◆ **Task requirements**: Reproduce exactly the lines below, from the first one through the line containing "certification conduct inspections.", and omit any pictures.

++++

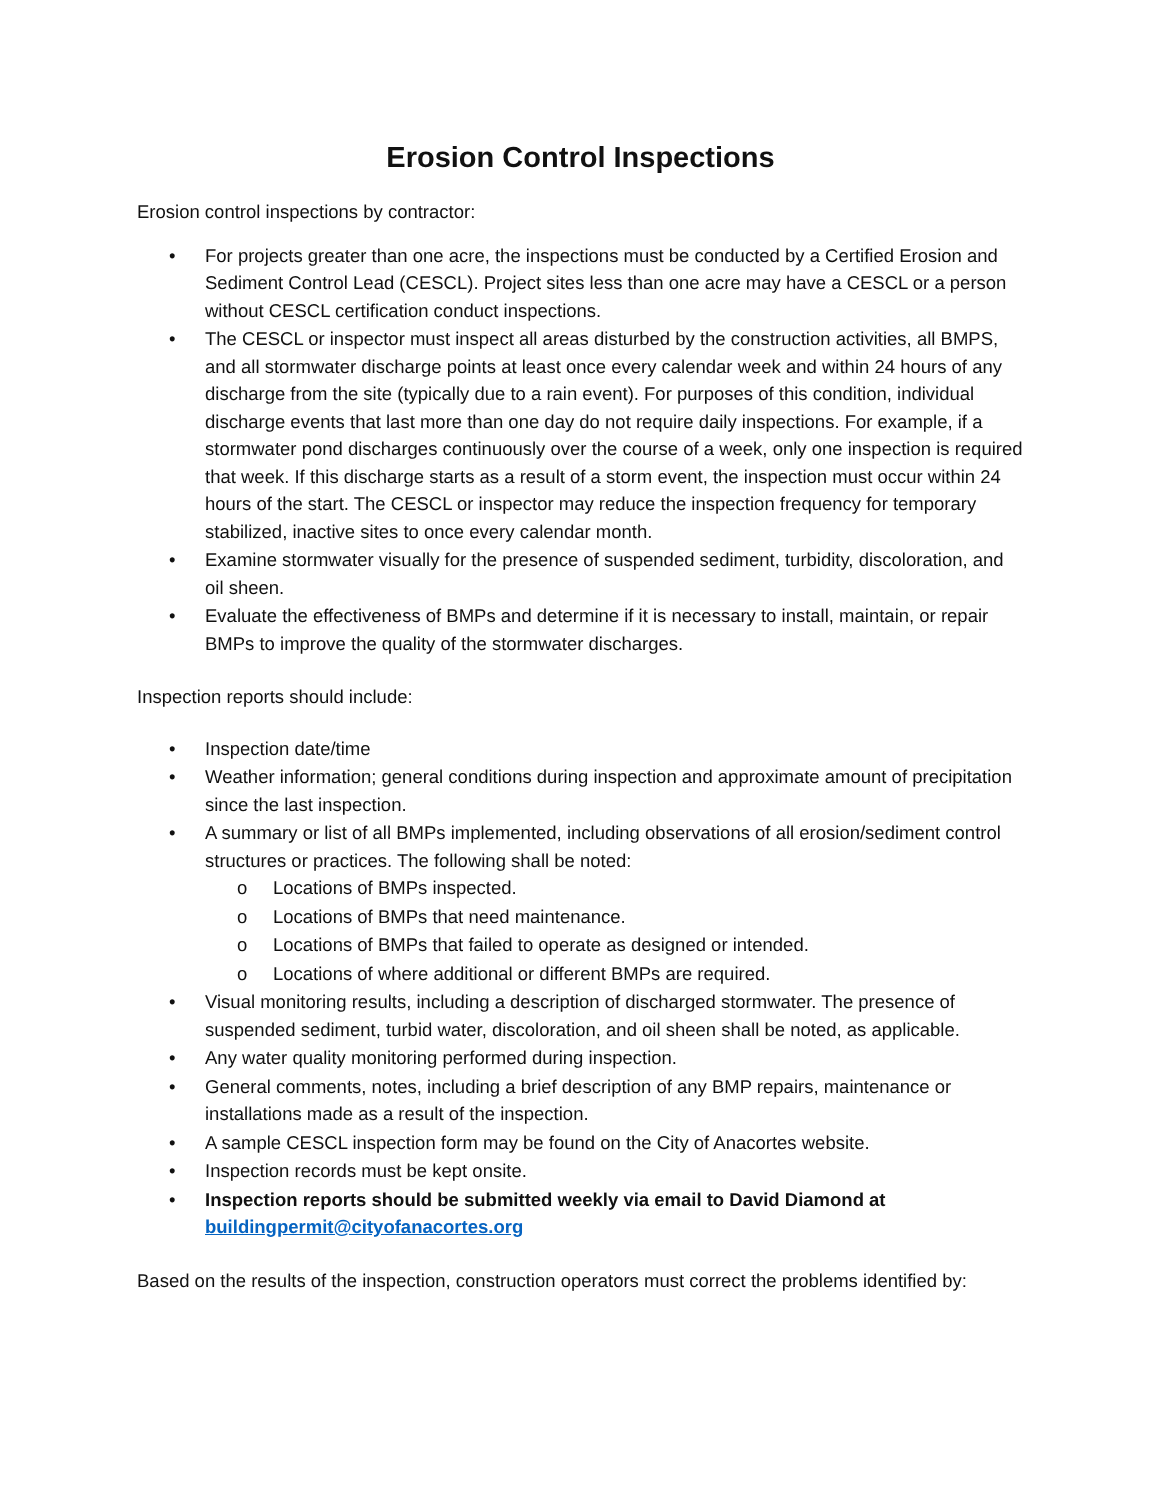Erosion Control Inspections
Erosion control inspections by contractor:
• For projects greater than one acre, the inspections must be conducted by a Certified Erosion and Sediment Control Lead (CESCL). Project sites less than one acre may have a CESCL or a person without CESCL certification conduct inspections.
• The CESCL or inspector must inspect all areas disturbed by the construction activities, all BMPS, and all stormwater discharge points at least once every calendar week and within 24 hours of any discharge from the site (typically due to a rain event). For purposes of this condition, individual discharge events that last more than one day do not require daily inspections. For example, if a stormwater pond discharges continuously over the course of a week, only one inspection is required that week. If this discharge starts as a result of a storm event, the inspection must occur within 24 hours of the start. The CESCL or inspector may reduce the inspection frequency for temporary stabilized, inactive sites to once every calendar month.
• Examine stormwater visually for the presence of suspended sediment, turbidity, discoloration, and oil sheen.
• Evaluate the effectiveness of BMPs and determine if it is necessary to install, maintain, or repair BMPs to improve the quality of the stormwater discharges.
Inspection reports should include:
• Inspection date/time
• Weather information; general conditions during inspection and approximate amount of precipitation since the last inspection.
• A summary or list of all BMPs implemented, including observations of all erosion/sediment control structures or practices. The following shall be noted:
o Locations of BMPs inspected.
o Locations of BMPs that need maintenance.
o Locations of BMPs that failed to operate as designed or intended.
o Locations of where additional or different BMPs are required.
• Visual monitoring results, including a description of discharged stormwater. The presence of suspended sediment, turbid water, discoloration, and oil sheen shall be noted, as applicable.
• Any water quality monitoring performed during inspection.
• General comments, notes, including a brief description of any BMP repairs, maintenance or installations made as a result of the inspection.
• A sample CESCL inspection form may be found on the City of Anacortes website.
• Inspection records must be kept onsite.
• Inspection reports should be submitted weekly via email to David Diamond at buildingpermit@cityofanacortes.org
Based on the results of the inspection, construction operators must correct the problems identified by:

++++

◆ **Solution to the exercise**:
Erosion Control Inspections
Erosion control inspections by contractor:
• For projects greater than one acre, the inspections must be conducted by a Certified Erosion and Sediment Control Lead (CESCL). Project sites less than one acre may have a CESCL or a person without CESCL certification conduct inspections.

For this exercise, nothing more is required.